The data obtained in the present experiments show that the new approach to measure retinal oxygen extraction is valid and reproducible in healthy volunteers.
The technique may become a valuable tool in studying retinal hypoxia in a wide variety of ocular and systemic diseases in the future.
目前,尚无视网膜氧提取量的测量标准。在此,我们提出一种基于两种商用设备(即激光散斑血流图(LSFG)和视网膜血氧测定法)测量视网膜氧提取量的新方法。

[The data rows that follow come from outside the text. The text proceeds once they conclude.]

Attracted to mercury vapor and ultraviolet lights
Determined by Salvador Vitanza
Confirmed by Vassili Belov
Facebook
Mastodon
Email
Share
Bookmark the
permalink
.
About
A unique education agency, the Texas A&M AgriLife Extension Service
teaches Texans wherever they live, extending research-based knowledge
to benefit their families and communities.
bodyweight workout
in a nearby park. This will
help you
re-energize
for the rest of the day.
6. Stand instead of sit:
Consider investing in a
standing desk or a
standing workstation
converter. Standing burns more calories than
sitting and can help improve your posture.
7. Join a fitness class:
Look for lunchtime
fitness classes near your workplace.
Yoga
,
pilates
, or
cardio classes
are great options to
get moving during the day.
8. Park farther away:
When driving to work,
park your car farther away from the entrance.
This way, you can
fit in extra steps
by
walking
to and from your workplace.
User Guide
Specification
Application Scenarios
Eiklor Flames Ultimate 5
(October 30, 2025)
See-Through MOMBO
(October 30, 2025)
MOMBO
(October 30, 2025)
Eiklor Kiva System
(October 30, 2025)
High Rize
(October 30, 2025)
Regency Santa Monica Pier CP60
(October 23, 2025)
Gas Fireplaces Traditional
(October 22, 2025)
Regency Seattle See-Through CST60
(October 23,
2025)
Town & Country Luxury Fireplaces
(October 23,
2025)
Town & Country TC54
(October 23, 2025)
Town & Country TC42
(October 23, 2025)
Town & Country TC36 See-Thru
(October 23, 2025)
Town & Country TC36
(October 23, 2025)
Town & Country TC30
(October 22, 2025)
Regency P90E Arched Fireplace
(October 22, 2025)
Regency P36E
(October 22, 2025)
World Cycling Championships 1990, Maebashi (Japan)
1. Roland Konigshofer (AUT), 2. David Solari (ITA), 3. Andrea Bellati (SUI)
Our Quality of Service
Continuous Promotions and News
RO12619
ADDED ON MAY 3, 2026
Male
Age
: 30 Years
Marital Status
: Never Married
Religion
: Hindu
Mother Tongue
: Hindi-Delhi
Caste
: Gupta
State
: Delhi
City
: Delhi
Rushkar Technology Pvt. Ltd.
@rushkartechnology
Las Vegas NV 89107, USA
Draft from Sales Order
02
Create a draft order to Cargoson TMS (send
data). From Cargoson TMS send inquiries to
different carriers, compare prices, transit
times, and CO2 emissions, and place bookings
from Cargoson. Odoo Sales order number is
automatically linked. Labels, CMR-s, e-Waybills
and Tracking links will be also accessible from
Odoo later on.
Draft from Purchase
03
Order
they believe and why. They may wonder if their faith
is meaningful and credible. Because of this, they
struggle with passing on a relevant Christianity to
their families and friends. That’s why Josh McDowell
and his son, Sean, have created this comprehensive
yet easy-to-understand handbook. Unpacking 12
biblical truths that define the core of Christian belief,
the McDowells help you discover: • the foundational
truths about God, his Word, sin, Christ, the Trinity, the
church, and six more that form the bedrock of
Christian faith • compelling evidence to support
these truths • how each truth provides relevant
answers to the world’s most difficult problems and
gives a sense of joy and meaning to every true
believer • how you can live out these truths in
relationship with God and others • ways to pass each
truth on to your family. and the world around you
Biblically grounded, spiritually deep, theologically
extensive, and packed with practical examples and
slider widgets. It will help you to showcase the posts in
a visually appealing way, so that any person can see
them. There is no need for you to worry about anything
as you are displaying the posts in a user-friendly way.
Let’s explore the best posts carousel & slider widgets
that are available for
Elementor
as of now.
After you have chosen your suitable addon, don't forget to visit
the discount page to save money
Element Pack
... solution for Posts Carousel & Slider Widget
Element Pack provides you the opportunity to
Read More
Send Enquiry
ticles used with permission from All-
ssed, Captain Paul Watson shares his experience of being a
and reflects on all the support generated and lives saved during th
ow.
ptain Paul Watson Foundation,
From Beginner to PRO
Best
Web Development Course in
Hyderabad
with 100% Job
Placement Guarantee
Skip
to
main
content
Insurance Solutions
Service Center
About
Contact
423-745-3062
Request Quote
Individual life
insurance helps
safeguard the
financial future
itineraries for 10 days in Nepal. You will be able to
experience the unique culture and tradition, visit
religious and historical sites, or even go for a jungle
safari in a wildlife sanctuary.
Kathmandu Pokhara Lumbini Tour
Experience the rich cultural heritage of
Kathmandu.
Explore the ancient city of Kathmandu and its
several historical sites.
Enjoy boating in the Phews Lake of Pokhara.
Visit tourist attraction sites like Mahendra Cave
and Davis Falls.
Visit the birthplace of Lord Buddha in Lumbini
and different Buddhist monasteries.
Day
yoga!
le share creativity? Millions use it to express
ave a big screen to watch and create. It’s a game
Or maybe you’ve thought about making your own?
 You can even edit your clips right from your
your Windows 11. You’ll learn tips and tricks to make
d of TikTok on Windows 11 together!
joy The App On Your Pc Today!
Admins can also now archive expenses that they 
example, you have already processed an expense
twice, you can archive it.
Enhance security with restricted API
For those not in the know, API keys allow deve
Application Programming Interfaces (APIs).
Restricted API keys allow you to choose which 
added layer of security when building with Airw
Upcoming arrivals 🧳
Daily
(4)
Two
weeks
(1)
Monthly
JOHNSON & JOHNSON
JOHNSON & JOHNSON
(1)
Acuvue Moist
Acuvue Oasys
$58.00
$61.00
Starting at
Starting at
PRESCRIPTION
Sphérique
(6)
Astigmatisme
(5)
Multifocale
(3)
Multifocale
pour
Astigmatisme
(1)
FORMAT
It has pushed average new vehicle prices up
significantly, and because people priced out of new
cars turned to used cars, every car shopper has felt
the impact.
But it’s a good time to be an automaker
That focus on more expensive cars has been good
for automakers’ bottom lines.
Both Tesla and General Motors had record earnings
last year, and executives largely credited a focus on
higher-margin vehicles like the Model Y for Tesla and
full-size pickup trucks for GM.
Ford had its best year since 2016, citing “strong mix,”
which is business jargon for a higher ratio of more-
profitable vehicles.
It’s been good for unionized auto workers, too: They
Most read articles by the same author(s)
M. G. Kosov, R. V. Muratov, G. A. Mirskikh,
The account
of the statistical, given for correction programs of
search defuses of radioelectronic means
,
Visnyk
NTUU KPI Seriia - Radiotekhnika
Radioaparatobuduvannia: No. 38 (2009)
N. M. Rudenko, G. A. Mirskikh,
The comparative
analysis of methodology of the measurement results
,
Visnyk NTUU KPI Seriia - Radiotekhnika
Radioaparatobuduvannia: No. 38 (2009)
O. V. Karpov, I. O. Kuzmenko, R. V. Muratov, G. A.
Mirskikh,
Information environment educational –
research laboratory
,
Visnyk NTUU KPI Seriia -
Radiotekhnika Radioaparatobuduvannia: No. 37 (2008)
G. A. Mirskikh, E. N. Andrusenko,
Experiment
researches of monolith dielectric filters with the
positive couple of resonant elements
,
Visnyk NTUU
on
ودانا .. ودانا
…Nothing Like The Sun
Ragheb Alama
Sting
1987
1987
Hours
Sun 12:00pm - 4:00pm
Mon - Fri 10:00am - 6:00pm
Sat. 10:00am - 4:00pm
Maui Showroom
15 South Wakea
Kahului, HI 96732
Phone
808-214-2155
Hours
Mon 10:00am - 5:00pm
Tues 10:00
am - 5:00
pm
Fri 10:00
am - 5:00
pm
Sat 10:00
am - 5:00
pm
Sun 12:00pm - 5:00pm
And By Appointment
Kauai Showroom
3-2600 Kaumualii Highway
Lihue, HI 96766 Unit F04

本研究采用随机双盲设计。为每位健康参与者安排两个研究日。在一个研究日,在呼吸100%氧气以诱导高氧的过程中进行测量,在另一个研究日,在呼吸含12%氧气的氮气以诱导低氧的过程中进行测量。为了获得短期和长期重复性的数据,在两个研究日的呼吸室内空气期间均进行两次基线测量。使用动态血管分析仪(德国耶拿Imedos公司)的氧模块测量视网膜血氧饱和度,并使用LSFG(日本东京尼德克公司)测量视网膜血流量,由此计算视网膜氧提取量。
正如预期的那样,呼吸100%氧气导致视网膜氧提取量显著下降36%±17%(P<0.001)。在低氧期间,视网膜氧提取量与基线相比没有变化(P = 0.153)。短期重复性方面,组内相关系数极佳(0.910),长期重复性方面良好(0.879)。测量之间的变异系数短期为9.8%±7.0%,长期为10.4%±8.8%。
本实验获得的数据表明,测量视网膜氧提取量的新方法在健康志愿者中是有效且可重复的。
该技术未来可能成为研究多种眼部和全身性疾病中视网膜缺氧的有价值工具。